§ **Entries shown**

*-*-*

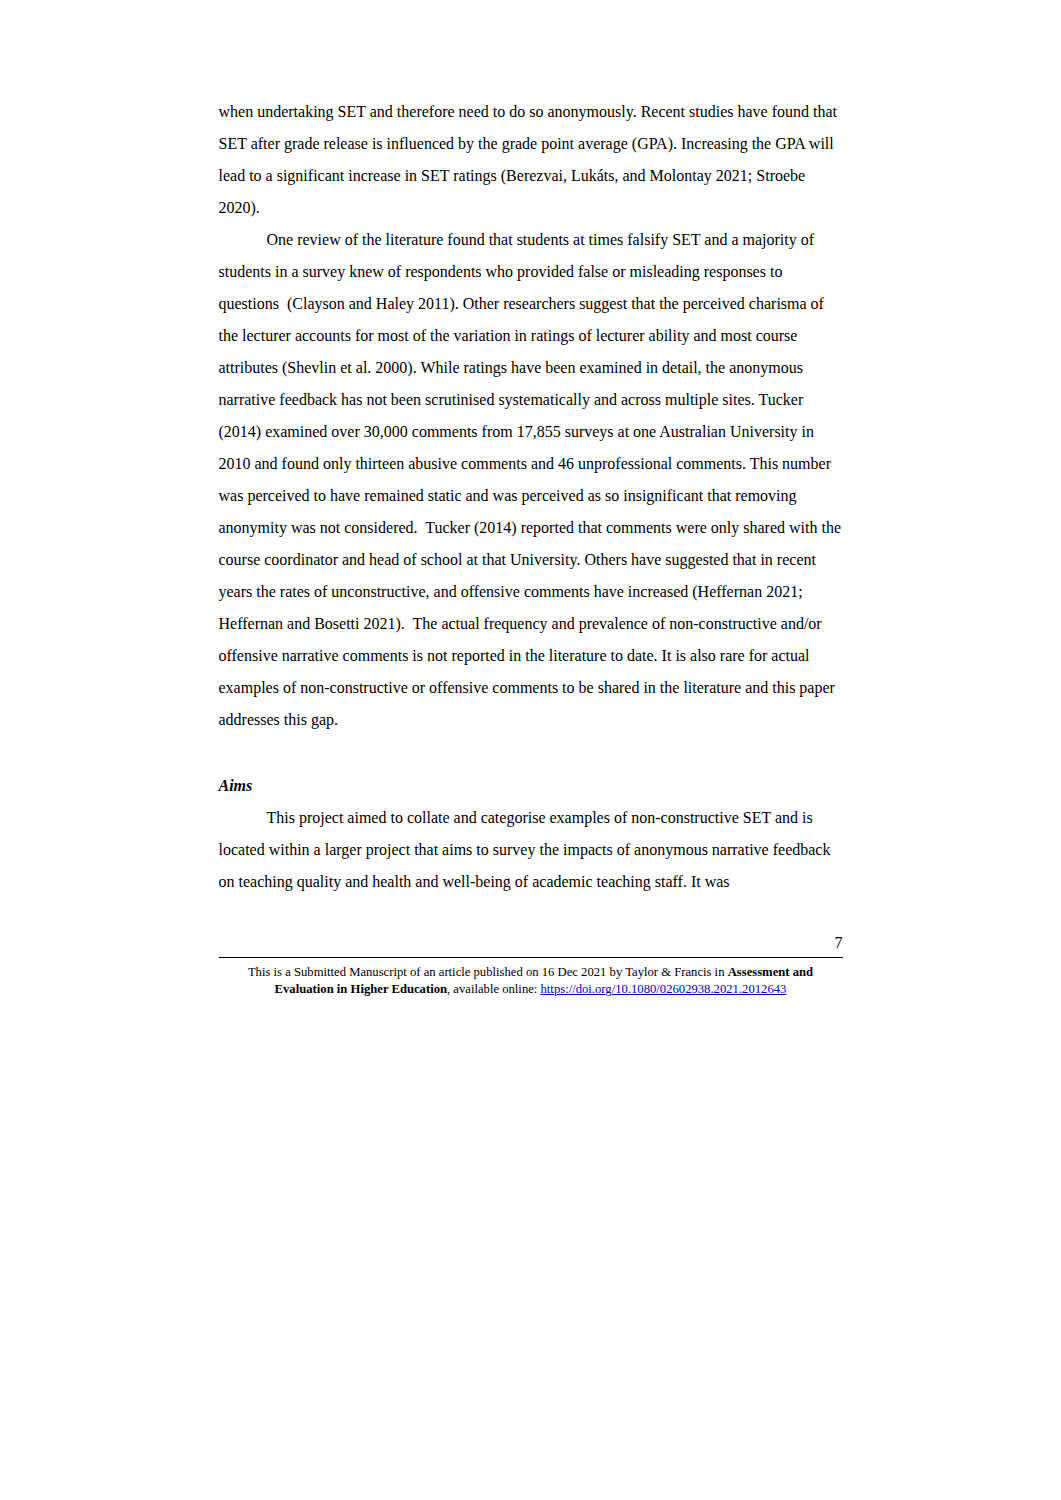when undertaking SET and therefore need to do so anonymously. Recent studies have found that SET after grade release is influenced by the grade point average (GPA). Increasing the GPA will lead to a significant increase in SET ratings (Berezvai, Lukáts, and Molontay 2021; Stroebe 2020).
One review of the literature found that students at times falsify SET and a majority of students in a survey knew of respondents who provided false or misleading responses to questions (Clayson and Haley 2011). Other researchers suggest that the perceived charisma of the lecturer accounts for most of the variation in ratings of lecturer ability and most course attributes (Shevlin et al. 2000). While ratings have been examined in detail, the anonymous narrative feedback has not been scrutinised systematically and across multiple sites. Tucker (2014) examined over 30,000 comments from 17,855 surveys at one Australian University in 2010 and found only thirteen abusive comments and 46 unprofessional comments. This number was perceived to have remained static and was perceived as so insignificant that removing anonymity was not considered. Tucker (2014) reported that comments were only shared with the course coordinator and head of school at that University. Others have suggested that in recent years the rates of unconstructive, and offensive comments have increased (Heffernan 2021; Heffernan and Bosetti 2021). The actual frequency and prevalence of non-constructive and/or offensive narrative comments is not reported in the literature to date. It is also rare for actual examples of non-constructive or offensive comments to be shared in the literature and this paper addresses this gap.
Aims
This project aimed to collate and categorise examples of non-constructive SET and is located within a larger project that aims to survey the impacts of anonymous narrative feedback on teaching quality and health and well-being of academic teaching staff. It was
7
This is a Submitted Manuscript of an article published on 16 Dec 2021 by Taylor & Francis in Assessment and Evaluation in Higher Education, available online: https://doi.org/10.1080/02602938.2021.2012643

*-*-*

§ **Directions**
Above are the records; reproduce them exactly and leave out the pictures.

§ **Written solution**
when undertaking SET and therefore need to do so anonymously. Recent studies have found that SET after grade release is influenced by the grade point average (GPA). Increasing the GPA will lead to a significant increase in SET ratings (Berezvai, Lukáts, and Molontay 2021; Stroebe 2020).
One review of the literature found that students at times falsify SET and a majority of students in a survey knew of respondents who provided false or misleading responses to questions (Clayson and Haley 2011). Other researchers suggest that the perceived charisma of the lecturer accounts for most of the variation in ratings of lecturer ability and most course attributes (Shevlin et al. 2000). While ratings have been examined in detail, the anonymous narrative feedback has not been scrutinised systematically and across multiple sites. Tucker (2014) examined over 30,000 comments from 17,855 surveys at one Australian University in 2010 and found only thirteen abusive comments and 46 unprofessional comments. This number was perceived to have remained static and was perceived as so insignificant that removing anonymity was not considered. Tucker (2014) reported that comments were only shared with the course coordinator and head of school at that University. Others have suggested that in recent years the rates of unconstructive, and offensive comments have increased (Heffernan 2021; Heffernan and Bosetti 2021). The actual frequency and prevalence of non-constructive and/or offensive narrative comments is not reported in the literature to date. It is also rare for actual examples of non-constructive or offensive comments to be shared in the literature and this paper addresses this gap.
Aims
This project aimed to collate and categorise examples of non-constructive SET and is located within a larger project that aims to survey the impacts of anonymous narrative feedback on teaching quality and health and well-being of academic teaching staff. It was
7
This is a Submitted Manuscript of an article published on 16 Dec 2021 by Taylor & Francis in Assessment and Evaluation in Higher Education, available online: https://doi.org/10.1080/02602938.2021.2012643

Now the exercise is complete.